Sunday, August 31, 2014

B. PHOEBE TRAQUAIR's SIGNATURES in the ALL SAINTS MURAL

B. PHOEBE TRAQUAIR's SIGNATURES in the ALL SAINTS MURAL 
 WHERE does the artist sign and date the mural in All Saints, Thorney Hill?

Noone has published until now the evidence that  Phoebe Traquair signed the mural four times and dated it twice.
The most obvious signature is on the lower right of the earthly band mixed in among the flowers of the ground below the right angel's feet: 
                                             P.A.Traquair (Phoebe Anna Traquair)
                                                1922
 


 
The stem of the flower sweeps over her name as though the name were part of the nature depicted in the scene.
She leaves another signature on the ledge of the parapet where the children hover in heaven.  

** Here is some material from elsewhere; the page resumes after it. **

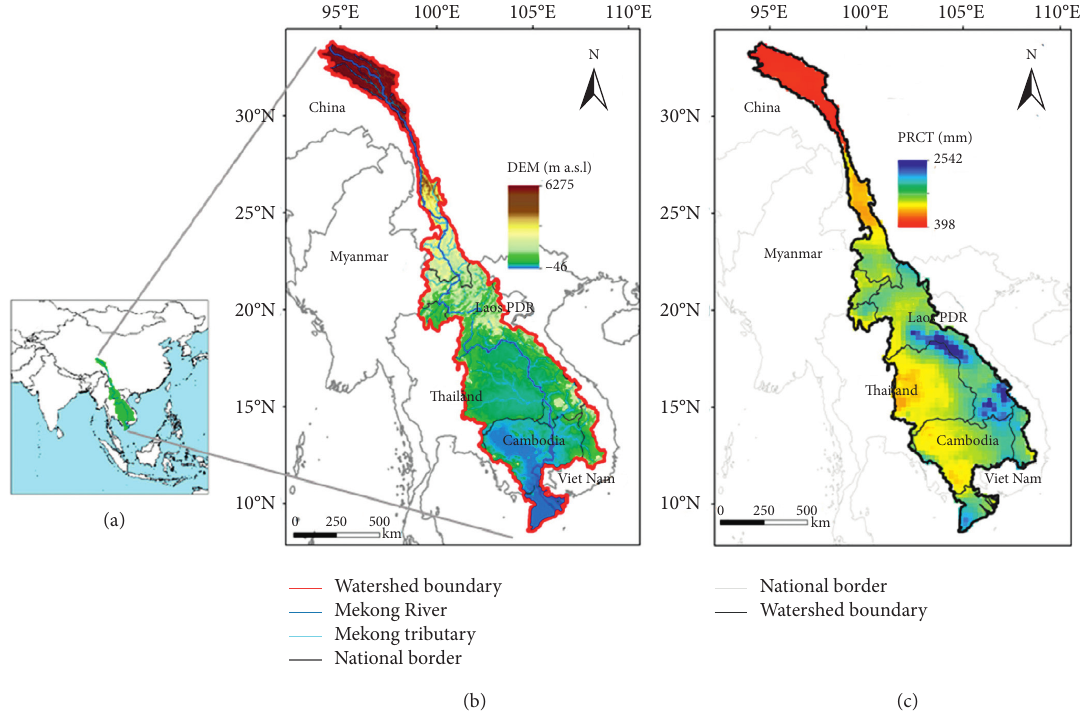
Figure 1: The location (a), elevation (b), and annual average precipitation (c) of the Mekong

This second signature is not visible from down below to a viewer in the chapel. Canon Patrick C. Elkins and Mrs. Janet Burn mention part of this signature in their book, The Annals of Avon, The Story of the Avon Tyrrell Estate 1891-1947, (Ringwood: Pardy & Sons, Ltd., 2006), p.96. Mrs. Burn has taken a photo of it which she has kindly allowed me to reproduce.
On the ledge Traquair writes a phrase that reads:“This wall from floor to dome has been designed and painted by me. I fear the wall is damp. Phoebe A. Traquair July 1922.” Both the first and second signatures appear to have been placed at the completion of the work.
      The other two signatures she leaves on the mural are initial signatures, that is, the artist signs only her initials in a monogram without a date. She puts these two signatures on the chest badges of two scientists in the group on the right in the earthly scene, Lister on the left and Pasteur on the right:
 

 Below the cross and between the two ovals in which IMMORTAL is written above the name of the scientist are the initials TPA joined together as if one letter within another smaller oval. (The initial looks a bit like FA
beneath the words IMMORTAL and PASTEUR in the right badge, IMMORTAL and LISTER in the left badge.She has chosen to join the T and the P into one letter that precedes the A.)    A clearer example of this initial signature can be found in her self-portrait of 1911, now in the Scottish National Gallery:
 In the lower lefthand corner, painted onto her sleeve is the TAP word of her initials gathered together. The initial signatures in All Saints are smaller and less-pronounced, but she demonstrates a desire to place her name underneath the IMMORTALS just the same. All the words in these badges have worn away some, including the initials, but they are legible to the viewer in person. Does Traquair insert her initials here as a way of ensuring her own immortality as well as that of the scientists? Certainly the fact that she felt compelled to sign the work more than once suggests an anxiety about the preservation of the painting, perhaps because of the "damp" mentioned in the highest signature phrase.Whatever the reason, she signs this work four times and makes sure the date is included twice, a painter's way of protecting her own good name.